The holster was all handmade, other than the two resin castings from the real holster which can be supplied by RS Propmasters.

Unlike Deckard's blaster, there's no definitive size reference for K's gun (there's no real gun parts involved to size it off) so you have to scale the holster by eye to whichever model of blaster you have. I initially used rgriesbeck's 3D printed K's blaster, but I'm in the middle of building JOATRASH FX 's 3D-printed kit now and that looks like it's scales slighly smaller, so I may have to do it all again!
 

SpeedRacerx

Well-Known Member
RPF PREMIUM MEMBER
The holster was all handmade, other than the two resin castings from the real holster which can be supplied by RS Propmasters.

Unlike Deckard's blaster, there's no definitive size reference for K's gun (there's no real gun parts involved to size it off) so you have to scale the holster by eye to whichever model of blaster you have. I initially used rgriesbeck's 3D printed K's blaster, but I'm in the middle of building JOATRASH FX 's 3D-printed kit now and that looks like it's scales slighly smaller, so I may have to do it all again!

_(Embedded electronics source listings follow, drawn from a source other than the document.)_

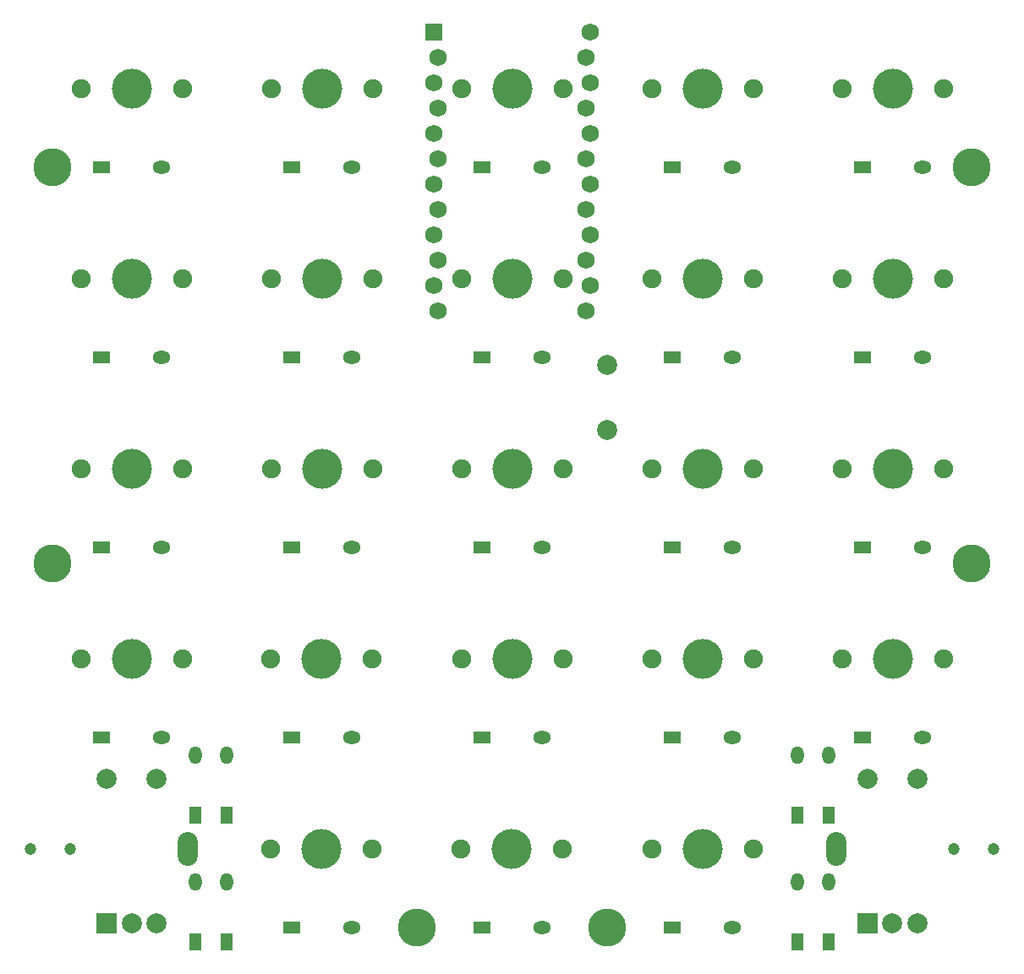
<source format=gts>
G04 #@! TF.GenerationSoftware,KiCad,Pcbnew,(6.0.7)*
G04 #@! TF.CreationDate,2022-09-23T02:39:01+09:00*
G04 #@! TF.ProjectId,xipher_kbd_nohot,78697068-6572-45f6-9b62-645f6e6f686f,rev?*
G04 #@! TF.SameCoordinates,Original*
G04 #@! TF.FileFunction,Soldermask,Top*
G04 #@! TF.FilePolarity,Negative*
%FSLAX46Y46*%
G04 Gerber Fmt 4.6, Leading zero omitted, Abs format (unit mm)*
G04 Created by KiCad (PCBNEW (6.0.7)) date 2022-09-23 02:39:01*
%MOMM*%
%LPD*%
G01*
G04 APERTURE LIST*
%ADD10R,1.752600X1.752600*%
%ADD11C,1.752600*%
%ADD12C,1.900000*%
%ADD13C,4.000000*%
%ADD14C,3.800000*%
%ADD15R,2.000000X2.000000*%
%ADD16C,2.000000*%
%ADD17O,2.000000X3.400000*%
%ADD18R,1.300000X1.778000*%
%ADD19O,1.300000X1.778000*%
%ADD20R,1.778000X1.300000*%
%ADD21O,1.778000X1.300000*%
%ADD22C,1.200000*%
G04 APERTURE END LIST*
D10*
X73113900Y-37229200D03*
D11*
X73571100Y-39769200D03*
X73113900Y-42309200D03*
X73571100Y-44849200D03*
X73113900Y-47389200D03*
X73571100Y-49929200D03*
X73113900Y-52469200D03*
X73571100Y-55009200D03*
X73113900Y-57549200D03*
X73571100Y-60089200D03*
X73113900Y-62629200D03*
X73571100Y-65169200D03*
X88353900Y-65169200D03*
X88811100Y-62629200D03*
X88353900Y-60089200D03*
X88811100Y-57549200D03*
X88353900Y-55009200D03*
X88811100Y-52469200D03*
X88353900Y-49929200D03*
X88811100Y-47389200D03*
X88353900Y-44849200D03*
X88811100Y-42309200D03*
X88353900Y-39769200D03*
X88811100Y-37229200D03*
D12*
X86042500Y-100012500D03*
X75882500Y-100012500D03*
D13*
X80962500Y-100012500D03*
D12*
X37782500Y-61912500D03*
D13*
X42862500Y-61912500D03*
D12*
X47942500Y-61912500D03*
D14*
X127000000Y-90487500D03*
D12*
X124142500Y-42862500D03*
D13*
X119062500Y-42862500D03*
D12*
X113982500Y-42862500D03*
D14*
X127000000Y-50800000D03*
X34925000Y-50800000D03*
D12*
X47942500Y-42862500D03*
X37782500Y-42862500D03*
D13*
X42862500Y-42862500D03*
X119062500Y-61912500D03*
D12*
X113982500Y-61912500D03*
X124142500Y-61912500D03*
D13*
X100012500Y-61912500D03*
D12*
X94932500Y-61912500D03*
X105092500Y-61912500D03*
X94932500Y-80962500D03*
X105092500Y-80962500D03*
D13*
X100012500Y-80962500D03*
D14*
X71437500Y-127000000D03*
D12*
X94932500Y-42862500D03*
X105092500Y-42862500D03*
D13*
X100012500Y-42862500D03*
X61880000Y-100012500D03*
D12*
X66960000Y-100012500D03*
X56800000Y-100012500D03*
D14*
X90487500Y-127000000D03*
D13*
X80961400Y-119062500D03*
D12*
X75881400Y-119062500D03*
X86041400Y-119062500D03*
X105092500Y-119062500D03*
X94932500Y-119062500D03*
D13*
X100012500Y-119062500D03*
D12*
X75882500Y-42862500D03*
D13*
X80962500Y-42862500D03*
D12*
X86042500Y-42862500D03*
X94932500Y-100012500D03*
D13*
X100012500Y-100012500D03*
D12*
X105092500Y-100012500D03*
D13*
X61912500Y-61912500D03*
D12*
X66992500Y-61912500D03*
X56832500Y-61912500D03*
D15*
X116537500Y-126562500D03*
D16*
X121537500Y-126562500D03*
X119037500Y-126562500D03*
D17*
X113437500Y-119062500D03*
D16*
X121537500Y-112062500D03*
X116537500Y-112062500D03*
D12*
X37782500Y-80962500D03*
D13*
X42862500Y-80962500D03*
D12*
X47942500Y-80962500D03*
X124142500Y-100012500D03*
X113982500Y-100012500D03*
D13*
X119062500Y-100012500D03*
X61912500Y-80962500D03*
D12*
X66992500Y-80962500D03*
X56832500Y-80962500D03*
D14*
X34925000Y-90487500D03*
D12*
X66991400Y-119062500D03*
X56831400Y-119062500D03*
D13*
X61911400Y-119062500D03*
X61912500Y-42862500D03*
D12*
X66992500Y-42862500D03*
X56832500Y-42862500D03*
X47942500Y-100012500D03*
X37782500Y-100012500D03*
D13*
X42862500Y-100012500D03*
D12*
X75882500Y-80962500D03*
X86042500Y-80962500D03*
D13*
X80962500Y-80962500D03*
X80962500Y-61912500D03*
D12*
X75882500Y-61912500D03*
X86042500Y-61912500D03*
D13*
X119062500Y-80962500D03*
D12*
X113982500Y-80962500D03*
X124142500Y-80962500D03*
D15*
X40362500Y-126562500D03*
D16*
X45362500Y-126562500D03*
X42862500Y-126562500D03*
D17*
X48462500Y-119062500D03*
D16*
X45362500Y-112062500D03*
X40362500Y-112062500D03*
D18*
X109512500Y-128412500D03*
D19*
X109512500Y-122412500D03*
D20*
X58912500Y-50800000D03*
D21*
X64912500Y-50800000D03*
D18*
X109512500Y-115712500D03*
D19*
X109512500Y-109712500D03*
D16*
X90487500Y-70568700D03*
X90487500Y-77068700D03*
D20*
X77962500Y-127000000D03*
D21*
X83962500Y-127000000D03*
D20*
X97012500Y-50800000D03*
D21*
X103012500Y-50800000D03*
D18*
X49212500Y-115712500D03*
D19*
X49212500Y-109712500D03*
D20*
X116062500Y-88900000D03*
D21*
X122062500Y-88900000D03*
D20*
X116062500Y-107950000D03*
D21*
X122062500Y-107950000D03*
D20*
X97012500Y-107950000D03*
D21*
X103012500Y-107950000D03*
D20*
X39862500Y-50800000D03*
D21*
X45862500Y-50800000D03*
D22*
X129162500Y-119062500D03*
X125162500Y-119062500D03*
D20*
X77962500Y-50800000D03*
D21*
X83962500Y-50800000D03*
D20*
X39862500Y-88900000D03*
D21*
X45862500Y-88900000D03*
D20*
X77962500Y-88900000D03*
D21*
X83962500Y-88900000D03*
D18*
X49212500Y-128412500D03*
D19*
X49212500Y-122412500D03*
D20*
X77962500Y-69850000D03*
D21*
X83962500Y-69850000D03*
D22*
X32737500Y-119062500D03*
X36737500Y-119062500D03*
D18*
X112687500Y-115712500D03*
D19*
X112687500Y-109712500D03*
D20*
X97012500Y-127000000D03*
D21*
X103012500Y-127000000D03*
D20*
X97012500Y-69850000D03*
D21*
X103012500Y-69850000D03*
D20*
X58912500Y-107950000D03*
D21*
X64912500Y-107950000D03*
D20*
X58912500Y-88900000D03*
D21*
X64912500Y-88900000D03*
D20*
X77962500Y-107950000D03*
D21*
X83962500Y-107950000D03*
D20*
X39862500Y-107950000D03*
D21*
X45862500Y-107950000D03*
D20*
X58912500Y-69850000D03*
D21*
X64912500Y-69850000D03*
D20*
X58912500Y-127000000D03*
D21*
X64912500Y-127000000D03*
D20*
X97012500Y-88900000D03*
D21*
X103012500Y-88900000D03*
D18*
X112687500Y-128412500D03*
D19*
X112687500Y-122412500D03*
D20*
X39862500Y-69850000D03*
D21*
X45862500Y-69850000D03*
D20*
X116062500Y-69850000D03*
D21*
X122062500Y-69850000D03*
D18*
X52387500Y-128412500D03*
D19*
X52387500Y-122412500D03*
D18*
X52387500Y-115712500D03*
D19*
X52387500Y-109712500D03*
D20*
X116062500Y-50800000D03*
D21*
X122062500Y-50800000D03*
M02*

</source>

Ahhh. Understood. If you decide to sell your holster made for Griesbeck's gun, color me interested as that is the gun I have completed. I'm putting together the ensemble for a con in May.
 

Hirohawa

Sr Member
Any new parts or info available for this? Would like to purchase parts but want to be sure I am up to date on any discoveries that may have occurred.
 

enzozallow

New Member
what did you use for the spring? buzby Do i know you in real life :p I was at RS props BD party too 2018 :p
The holster was all handmade, other than the two resin castings from the real holster which can be supplied by RS Propmasters.

Unlike Deckard's blaster, there's no definitive size reference for K's gun (there's no real gun parts involved to size it off) so you have to scale the holster by eye to whichever model of blaster you have. I initially used rgriesbeck's 3D printed K's blaster, but I'm in the middle of building JOATRASH FX 's 3D-printed kit now and that looks like it's scales slighly smaller, so I may have to do it all again!